Países da Austrália à Europa impõem restrições ao acesso de crianças às redes sociais
França implementa proibição de redes sociais para menores de 15 anos, uma medida inédita na União Europeia.
A França tomou uma decisão histórica ao aprovar a proibição do uso de redes sociais por menores de 15 anos. Essa medida surge em resposta a crescentes preocupações sobre os impactos negativos que essas plataformas podem ter na saúde mental e na segurança de crianças e adolescentes.
O Parlamento francês já havia sinalizado a necessidade de regulamentação mais rigorosa em julho, quando a proposta começou a ser discutida. A preocupação com o bullying virtual e os danos psicológicos associados ao uso excessivo das redes sociais foram fatores determinantes para a aprovação da legislação.
Além da França, diversos países ao redor do mundo estão adotando medidas semelhantes. Na Austrália, por exemplo, as empresas que não cumprirem as regras de restrição de acesso a menores de 16 anos poderão enfrentar multas significativas, de até A$ 49,5 milhões.
Na Grã-Bretanha, novas propostas estão sendo discutidas para impedir que crianças compartilhem imagens de nudez, com a expectativa de que empresas de tecnologia desenvolvam mecanismos para bloquear esse tipo de conteúdo. A legislação em discussão exigirá que plataformas como Apple e Google implementem sistemas de verificação de idade.
A China, por sua vez, já implementou um programa chamado “modo menor”, que estabelece restrições de uso de dispositivos e aplicativos de acordo com a idade dos usuários. A Dinamarca também anunciou que proibirá o uso de redes sociais por menores de 15 anos, permitindo que os pais autorizem o acesso a partir dos 13 anos.

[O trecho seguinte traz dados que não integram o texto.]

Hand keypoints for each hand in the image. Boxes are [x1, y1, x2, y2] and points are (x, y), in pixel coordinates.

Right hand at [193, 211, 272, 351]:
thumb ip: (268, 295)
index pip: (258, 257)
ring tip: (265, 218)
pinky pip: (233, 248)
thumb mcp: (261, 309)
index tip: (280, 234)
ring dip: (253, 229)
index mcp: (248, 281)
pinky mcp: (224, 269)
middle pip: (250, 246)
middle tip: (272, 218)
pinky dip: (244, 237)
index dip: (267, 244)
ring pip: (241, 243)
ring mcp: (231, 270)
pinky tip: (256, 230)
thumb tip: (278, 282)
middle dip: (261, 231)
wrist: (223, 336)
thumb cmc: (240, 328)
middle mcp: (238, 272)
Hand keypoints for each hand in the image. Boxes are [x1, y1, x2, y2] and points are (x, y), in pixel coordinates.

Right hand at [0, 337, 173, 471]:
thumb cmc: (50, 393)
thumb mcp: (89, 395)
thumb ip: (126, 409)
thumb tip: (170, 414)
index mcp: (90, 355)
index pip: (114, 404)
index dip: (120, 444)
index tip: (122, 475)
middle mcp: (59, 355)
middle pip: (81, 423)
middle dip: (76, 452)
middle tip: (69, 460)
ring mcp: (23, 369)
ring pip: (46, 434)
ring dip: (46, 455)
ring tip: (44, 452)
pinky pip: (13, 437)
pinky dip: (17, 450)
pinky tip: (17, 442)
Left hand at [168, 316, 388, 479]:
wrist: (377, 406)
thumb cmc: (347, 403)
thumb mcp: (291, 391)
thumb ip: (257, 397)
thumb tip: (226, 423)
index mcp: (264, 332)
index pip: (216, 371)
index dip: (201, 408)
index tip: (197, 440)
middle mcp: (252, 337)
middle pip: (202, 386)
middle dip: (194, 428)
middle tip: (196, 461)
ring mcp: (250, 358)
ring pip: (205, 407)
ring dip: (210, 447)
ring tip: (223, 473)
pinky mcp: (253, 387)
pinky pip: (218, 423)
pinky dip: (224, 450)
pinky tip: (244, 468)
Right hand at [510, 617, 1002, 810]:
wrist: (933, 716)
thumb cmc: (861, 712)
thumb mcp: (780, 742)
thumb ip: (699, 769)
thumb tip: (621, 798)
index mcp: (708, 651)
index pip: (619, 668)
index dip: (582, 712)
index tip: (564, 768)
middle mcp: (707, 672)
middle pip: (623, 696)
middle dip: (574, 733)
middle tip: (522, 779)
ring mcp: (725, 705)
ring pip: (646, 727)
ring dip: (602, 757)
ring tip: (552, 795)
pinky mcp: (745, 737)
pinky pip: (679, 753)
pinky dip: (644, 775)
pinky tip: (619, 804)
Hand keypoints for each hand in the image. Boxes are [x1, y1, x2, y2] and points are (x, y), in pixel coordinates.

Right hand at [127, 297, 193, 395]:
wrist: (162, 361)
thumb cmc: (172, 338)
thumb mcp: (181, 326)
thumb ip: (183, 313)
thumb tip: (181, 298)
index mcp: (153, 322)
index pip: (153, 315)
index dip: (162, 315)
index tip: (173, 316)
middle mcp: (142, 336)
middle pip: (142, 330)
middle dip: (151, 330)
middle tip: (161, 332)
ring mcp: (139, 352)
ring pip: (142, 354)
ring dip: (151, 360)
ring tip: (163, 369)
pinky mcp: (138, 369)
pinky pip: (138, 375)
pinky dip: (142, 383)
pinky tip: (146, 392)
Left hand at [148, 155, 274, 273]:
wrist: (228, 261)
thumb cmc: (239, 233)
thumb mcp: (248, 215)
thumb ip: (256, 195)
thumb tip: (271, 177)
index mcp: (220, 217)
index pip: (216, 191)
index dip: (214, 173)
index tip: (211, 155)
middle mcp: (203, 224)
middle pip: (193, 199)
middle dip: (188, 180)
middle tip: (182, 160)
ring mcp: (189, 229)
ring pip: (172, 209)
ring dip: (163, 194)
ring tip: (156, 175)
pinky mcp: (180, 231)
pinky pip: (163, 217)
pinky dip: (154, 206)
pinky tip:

O governo da Nova Zelândia está propondo uma proibição similar, com multas para plataformas que não cumprirem as regras. A legislação exigirá que as empresas adotem métodos de verificação de idade, como reconhecimento facial e documentos de identidade digital.
Na Polônia, o governo está preparando uma legislação para responsabilizar as plataformas pela verificação da idade dos usuários, enquanto a Eslovênia e a Espanha estão desenvolvendo projetos de lei que visam proteger os menores de 15 anos do acesso a redes sociais.
Nos Estados Unidos, um projeto de lei busca aumentar as proteções para crianças e adolescentes nas redes sociais, exigindo que as empresas adotem medidas de segurança adequadas. Vários estados já implementaram leis que requerem autorização dos pais para que menores utilizem essas plataformas.
A legislação da União Europeia também está em andamento, com propostas para reforçar a proteção das crianças contra conteúdos prejudiciais nas redes sociais. A presidente da Comissão Europeia destacou a intenção de combater práticas prejudiciais por meio de novas regulamentações.
As iniciativas em todo o mundo refletem uma crescente conscientização sobre a necessidade de proteger as crianças dos riscos associados ao uso das redes sociais, enfatizando a importância de regulamentações eficazes para garantir um ambiente digital mais seguro.